Your partner’s best friend is also your best ally in social situations like these, but if that friend is not present, you should look for someone most sympathetic or friendly to you. Maybe not everyone in the room will like you, but some people will make the effort to make you feel welcome.

Don’t respond to jokes and provocations

There will be a few people in the room who will seem hostile to you and even make jokes about your partner’s exes. It is not the time and place to get angry and respond to challenges. Just laugh it off but ignore provocations; most likely that person will get weird looks anyway and you will appear more levelheaded than them.

Answer positively

When you are asked by family and friends how your partner is treating you, you should always answer positively. Even if you are currently going through tough times, other people have no business sticking their noses in and you have no right to divulge private issues either. Even if your partner’s friends and family know their bad side, you should focus on the positive only.

Don’t drink too much

If there’s booze during the meeting, you should probably limit yourself to a glass or two. You don’t want to give away your secrets and give a bad impression to family members when you’re tipsy. Even if someone does get drunk during the meeting, you and your partner should act like responsible hosts and stay sober. If your head is clear, you can keep up with conversations better and read the mood in the room more effectively.

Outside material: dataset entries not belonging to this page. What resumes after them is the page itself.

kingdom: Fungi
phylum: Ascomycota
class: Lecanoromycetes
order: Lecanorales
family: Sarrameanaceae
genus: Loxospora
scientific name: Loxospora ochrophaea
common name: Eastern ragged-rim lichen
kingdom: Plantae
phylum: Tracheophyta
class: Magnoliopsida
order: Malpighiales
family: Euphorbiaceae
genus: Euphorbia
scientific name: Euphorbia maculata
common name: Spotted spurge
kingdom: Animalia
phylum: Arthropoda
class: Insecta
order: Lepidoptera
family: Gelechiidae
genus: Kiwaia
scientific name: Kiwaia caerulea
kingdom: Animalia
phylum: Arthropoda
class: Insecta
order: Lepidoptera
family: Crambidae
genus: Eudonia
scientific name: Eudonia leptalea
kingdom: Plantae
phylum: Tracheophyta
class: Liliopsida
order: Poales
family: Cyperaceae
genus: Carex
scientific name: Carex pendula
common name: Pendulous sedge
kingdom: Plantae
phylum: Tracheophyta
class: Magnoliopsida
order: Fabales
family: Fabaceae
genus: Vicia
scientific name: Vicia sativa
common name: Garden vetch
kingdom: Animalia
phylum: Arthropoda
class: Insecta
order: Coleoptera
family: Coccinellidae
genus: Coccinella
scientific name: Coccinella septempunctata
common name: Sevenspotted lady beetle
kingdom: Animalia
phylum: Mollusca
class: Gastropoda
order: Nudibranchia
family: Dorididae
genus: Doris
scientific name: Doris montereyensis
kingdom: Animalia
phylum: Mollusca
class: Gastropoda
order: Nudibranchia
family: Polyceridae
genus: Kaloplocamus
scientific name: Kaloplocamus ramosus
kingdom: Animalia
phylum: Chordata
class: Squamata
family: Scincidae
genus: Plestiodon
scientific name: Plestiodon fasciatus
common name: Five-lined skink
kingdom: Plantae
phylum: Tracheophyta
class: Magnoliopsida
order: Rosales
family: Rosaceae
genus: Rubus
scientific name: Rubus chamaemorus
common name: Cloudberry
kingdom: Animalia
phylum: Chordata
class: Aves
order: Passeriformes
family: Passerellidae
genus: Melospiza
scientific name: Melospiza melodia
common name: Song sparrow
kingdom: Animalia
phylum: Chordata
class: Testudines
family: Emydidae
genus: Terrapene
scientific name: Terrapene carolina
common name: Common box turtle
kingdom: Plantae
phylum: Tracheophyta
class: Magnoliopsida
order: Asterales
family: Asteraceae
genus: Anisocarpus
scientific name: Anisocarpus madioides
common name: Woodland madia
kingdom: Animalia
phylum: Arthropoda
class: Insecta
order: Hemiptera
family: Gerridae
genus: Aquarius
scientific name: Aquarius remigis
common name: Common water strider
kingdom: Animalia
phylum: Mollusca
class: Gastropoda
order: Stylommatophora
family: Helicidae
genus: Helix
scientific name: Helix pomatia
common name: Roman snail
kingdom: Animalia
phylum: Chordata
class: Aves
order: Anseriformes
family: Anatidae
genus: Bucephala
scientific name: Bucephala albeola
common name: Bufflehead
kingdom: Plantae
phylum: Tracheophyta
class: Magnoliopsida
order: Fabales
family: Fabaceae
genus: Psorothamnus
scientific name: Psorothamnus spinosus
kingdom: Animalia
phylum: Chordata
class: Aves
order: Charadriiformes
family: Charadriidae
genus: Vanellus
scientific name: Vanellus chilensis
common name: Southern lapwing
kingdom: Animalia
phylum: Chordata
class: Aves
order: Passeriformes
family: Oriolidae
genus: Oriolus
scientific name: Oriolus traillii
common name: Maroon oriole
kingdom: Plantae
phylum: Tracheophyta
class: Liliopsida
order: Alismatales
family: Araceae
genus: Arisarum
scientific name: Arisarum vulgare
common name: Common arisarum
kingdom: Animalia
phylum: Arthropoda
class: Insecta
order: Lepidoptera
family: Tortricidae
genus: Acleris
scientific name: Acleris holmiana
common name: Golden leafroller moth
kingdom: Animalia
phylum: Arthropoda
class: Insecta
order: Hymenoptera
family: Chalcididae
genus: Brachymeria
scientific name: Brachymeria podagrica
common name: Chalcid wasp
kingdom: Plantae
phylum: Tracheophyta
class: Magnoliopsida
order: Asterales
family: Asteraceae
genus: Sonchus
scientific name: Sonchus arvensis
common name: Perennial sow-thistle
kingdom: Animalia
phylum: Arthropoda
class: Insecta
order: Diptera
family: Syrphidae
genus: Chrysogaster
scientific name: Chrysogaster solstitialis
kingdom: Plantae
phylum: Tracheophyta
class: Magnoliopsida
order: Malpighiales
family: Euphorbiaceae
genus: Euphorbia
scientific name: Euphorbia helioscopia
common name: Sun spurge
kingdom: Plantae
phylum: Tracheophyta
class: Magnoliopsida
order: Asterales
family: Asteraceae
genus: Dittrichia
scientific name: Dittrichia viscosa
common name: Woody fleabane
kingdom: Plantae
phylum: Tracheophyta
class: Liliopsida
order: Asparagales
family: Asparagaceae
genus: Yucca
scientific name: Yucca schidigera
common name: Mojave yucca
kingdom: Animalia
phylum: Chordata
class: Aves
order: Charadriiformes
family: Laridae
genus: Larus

Don’t talk about serious topics

The first meeting should be light and friendly, not a debate or a time to show off. Avoid discussing controversial topics that require you to take sides. If a person asked you for an opinion on a hot topic, just say that you don’t know much to form an opinion as of now, but you respect everyone’s take on the subject.

If someone asked you about marriage and having kids, politely tell them you are still getting to know your partner and that you will both make that decision together.

Don’t be afraid to ask about your partner. There will be people in the room who will be more than willing to tell stories about your partner. Even if you’ve heard that story before, you should still look excited and appreciative.